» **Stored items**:

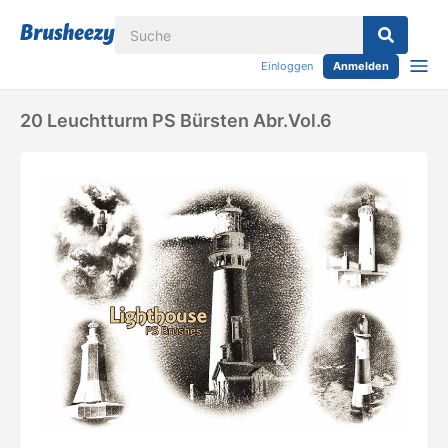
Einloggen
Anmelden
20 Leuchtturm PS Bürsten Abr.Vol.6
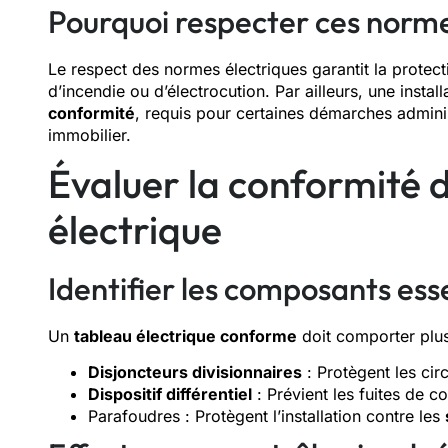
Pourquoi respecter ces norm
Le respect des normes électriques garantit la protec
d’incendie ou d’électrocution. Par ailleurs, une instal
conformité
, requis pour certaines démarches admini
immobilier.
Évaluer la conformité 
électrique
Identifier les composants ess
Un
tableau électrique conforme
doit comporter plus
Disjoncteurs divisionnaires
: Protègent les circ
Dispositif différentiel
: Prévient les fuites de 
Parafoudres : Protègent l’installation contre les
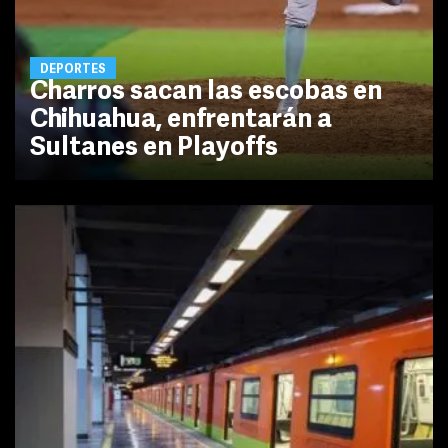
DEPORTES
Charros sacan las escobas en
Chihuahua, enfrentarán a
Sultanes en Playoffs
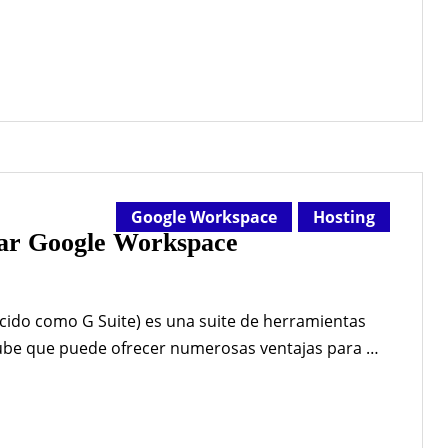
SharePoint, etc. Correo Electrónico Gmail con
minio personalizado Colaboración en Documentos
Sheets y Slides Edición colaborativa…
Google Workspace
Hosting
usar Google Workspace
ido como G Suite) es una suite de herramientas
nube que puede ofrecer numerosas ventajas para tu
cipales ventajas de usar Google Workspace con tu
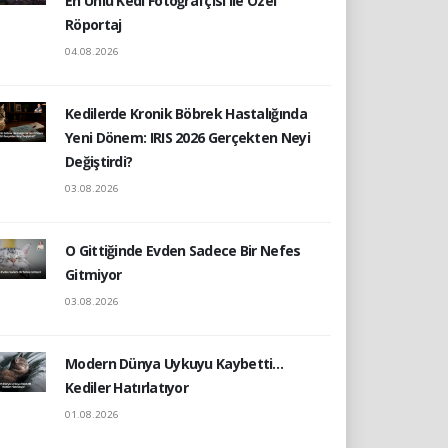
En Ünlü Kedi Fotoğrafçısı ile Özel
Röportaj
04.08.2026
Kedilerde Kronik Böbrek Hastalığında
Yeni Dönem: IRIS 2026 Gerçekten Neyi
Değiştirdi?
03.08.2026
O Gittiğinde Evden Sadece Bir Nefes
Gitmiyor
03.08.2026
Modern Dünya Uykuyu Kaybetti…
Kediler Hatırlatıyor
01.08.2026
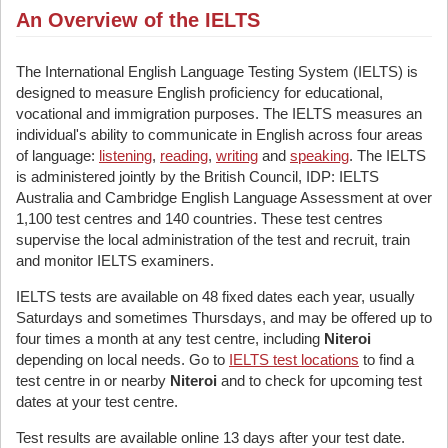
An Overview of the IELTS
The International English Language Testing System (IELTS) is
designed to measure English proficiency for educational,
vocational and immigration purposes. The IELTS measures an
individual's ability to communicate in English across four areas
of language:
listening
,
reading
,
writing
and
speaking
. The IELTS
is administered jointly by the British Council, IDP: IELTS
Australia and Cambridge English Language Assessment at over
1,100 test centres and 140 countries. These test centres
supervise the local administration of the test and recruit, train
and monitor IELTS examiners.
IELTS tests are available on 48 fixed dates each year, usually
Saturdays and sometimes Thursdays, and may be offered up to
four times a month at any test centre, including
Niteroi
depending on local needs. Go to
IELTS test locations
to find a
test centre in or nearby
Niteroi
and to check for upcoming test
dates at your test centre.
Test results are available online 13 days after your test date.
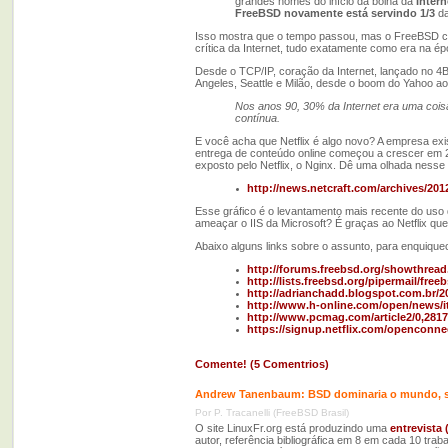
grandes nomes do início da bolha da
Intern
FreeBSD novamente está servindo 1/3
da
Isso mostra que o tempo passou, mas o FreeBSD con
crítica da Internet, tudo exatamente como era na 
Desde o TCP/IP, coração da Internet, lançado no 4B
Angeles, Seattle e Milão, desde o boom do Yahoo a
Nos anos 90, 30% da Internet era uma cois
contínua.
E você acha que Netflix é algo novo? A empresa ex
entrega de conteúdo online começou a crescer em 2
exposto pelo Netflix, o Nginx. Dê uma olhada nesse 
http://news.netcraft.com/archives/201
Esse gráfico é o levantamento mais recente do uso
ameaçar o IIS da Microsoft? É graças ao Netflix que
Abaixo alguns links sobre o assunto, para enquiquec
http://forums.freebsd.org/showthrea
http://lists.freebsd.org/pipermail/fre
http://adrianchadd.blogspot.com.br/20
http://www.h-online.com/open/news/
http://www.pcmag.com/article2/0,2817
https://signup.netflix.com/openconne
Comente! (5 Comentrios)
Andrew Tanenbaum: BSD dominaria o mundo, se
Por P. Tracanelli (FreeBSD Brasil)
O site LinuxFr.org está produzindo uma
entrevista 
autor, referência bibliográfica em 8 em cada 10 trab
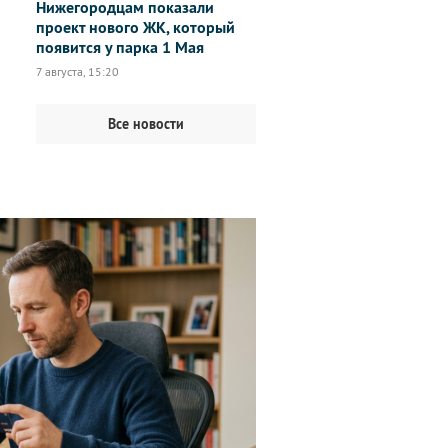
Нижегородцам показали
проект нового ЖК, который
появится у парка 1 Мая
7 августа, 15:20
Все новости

» **TASK REQUIREMENTS**: Rewrite the records from the line with "An Overview of the IELTS" to the line with "vocational and immigration", replacing "proficiency" with "competence" and keeping everything else the same.

» **RESULT OF THE EXERCISE**:
An Overview of the IELTS
The International English Language Testing System (IELTS) is
designed to measure English competence for educational,
vocational and immigration purposes. The IELTS measures an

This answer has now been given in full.